5.     El palacio y el convento

 

A pesar de la riqueza de la diócesis, fray Antonio Alcalde no olvidaba la austeridad de su convento de Valverde. Las riquezas eran de los pobres y a ellos las destinó. El palacio episcopal, como dicen los biógrafos, parecía un convento de estricta observancia. A la ocho de la noche, cuando las campanas de la catedral daban el toque de ánimas, se cerraban las puertas y se observaba un profundo silencio. Era el tiempo del estudio y la oración. “La noche es para mí; el día, para el público”, cuentan que decía el Obispo.

Durante el día, las puertas estaban siempre abiertas para que todos pudieran acercarse a su pastor. La vida de palacio, por su sencillez, pobreza y alegría, recordaba a la primitiva Iglesia de los Apóstoles, dirá el predicador en sus funerales. Testigo de la vida del Obispo, Juan José Moreno nos recuerda en el elogio fúnebre los rasgos que a él más le habían impresionado: la alegría de su trato, el estudio de la Sagrada Escritura y de Santo Tomás, la sencillez y, sobre todo, la caridad. “Le agradaba más el catecismo que las novenas; la oración mental que la vocal.
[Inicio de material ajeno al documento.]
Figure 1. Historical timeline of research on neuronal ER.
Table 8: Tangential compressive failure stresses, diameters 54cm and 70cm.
Prefería los Apóstoles a los demás santos; Jesucristo, a los otros mediadores”. El antiguo profesor de teología practicaba lo que había enseñado en los conventos de España.

A mediados de 1792 cayó enfermo de gravedad. Sabía que había llegado el momento de la despedida y se preparó serenamente. Quedaba atrás una larga vida llena de trabajos y de méritos, pero para él únicamente contaba la misericordia. “Quisiera amar a Dios intensamente”, repetía. Por fin, el 4 de agosto se cumplió su deseo.
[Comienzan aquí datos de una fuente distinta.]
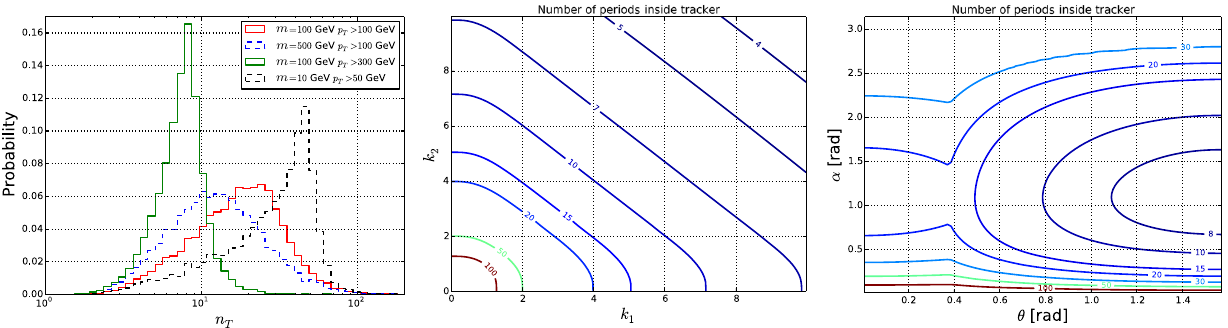
Fig. 2 Left: distributions of number of periods for different quirk masses and quirk-pair transverse momenta (from numerical simula- tion). Middle and right: the projected (parameters are set at benchmark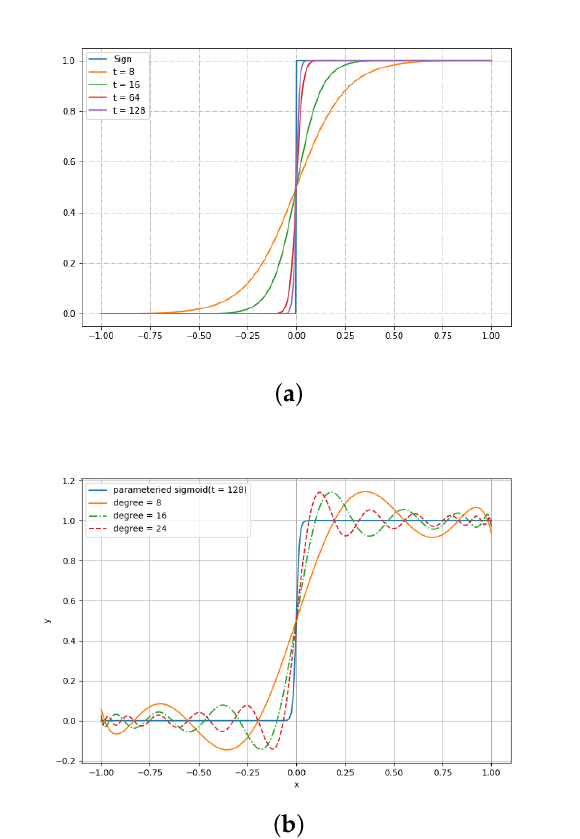
Figure 4. Parameterized sigmoid function and its approximation. ( a ) Parameterized sigmoid function; ( b ) Chebyshev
Hasta la tarde del día 9 una incontable muchedumbre desfiló ante su cadáver. Cada cuarto de hora sonaba la campana de la catedral, uniéndose al dolor de todo el pueblo. En medio de un profundo silencio fue trasladado el cuerpo al templo del Santuario, construido con tanto cariño por él. Al día siguiente se celebraron los funerales en la catedral.

Dos obras en las que tanto interés había puesto no pudo ver realizadas: la universidad y la imprenta. La Universidad abrió sus puertas días más tarde, el 3 de noviembre de 1792. La imprenta publicó su primer libro al año siguiente. El libro contiene Los elogios fúnebres con que la Santa Iglesia Catedral de Guadalajara ha celebrado la buena memoria de su prelado Fray Antonio Alcalde.

Había dedicado su vida “a la humanidad doliente”, como se decía en la puerta del hospital de Belén, y esta humanidad conservó por largos años el recuerdo de su Obispo, dedicándole en el primer centenario de su muerte una de las avenidas más importantes de la ciudad y multiplicando su nombre en muy diversos lugares. “La posteridad verá con respeto y veneración las obras de este obispo”, decía el predicador del funeral. Verá también con tristeza el abandono de alguna de ellas…

 

Conclusión

 

Al mirar hacia atrás en estos 500 años de evangelización en América, se pueden recordar muchos nombres. Mártires, misioneros, profesores, defensores de los derechos humanos, escritores… Fray Antonio Alcalde debe ser recordado como un ejemplo de evangelización integral.

Estaba convencido de que el Reino de Dios no se apoya en poderes humanos, sino en la oración y la penitencia. Por eso construyó templos y ayudó de muchas maneras a las religiosas. Los conventos de las Capuchinas, de Jesús María, de Santa María de Gracia y tantos otros fueron objeto de su predilección y generosidad. Pero estaba convencido también de que la injusticia y la pobreza no pueden tener lugar en ese Reino, y trató de ayudar a los que eran víctimas inocentes de calamidades o de la malicia de los demás. Sabía que la ignorancia es, con frecuencia, la raíz de opresiones y esclavitudes, y se preocupó de crear centros de enseñanza en que los pobres pudieran encontrar el camino de una vida mejor.

            “Prefería el catecismo a las novenas…” Trató así de iluminar la profunda religiosidad de su pueblo con la luz de una evangelización que llegara a cambiar la sociedad, transformándola en la comunidad del Reino, donde todos pudieran vivir con la dignidad de los hijos de Dios.

            La nueva evangelización tendrá que reemprender esos caminos que los antepasados iniciaron y que no siempre se supieron continuar. Por eso, no es inútil recordar a fray Antonio Alcalde en esta cumbre del v Centenario de la evangelización en América.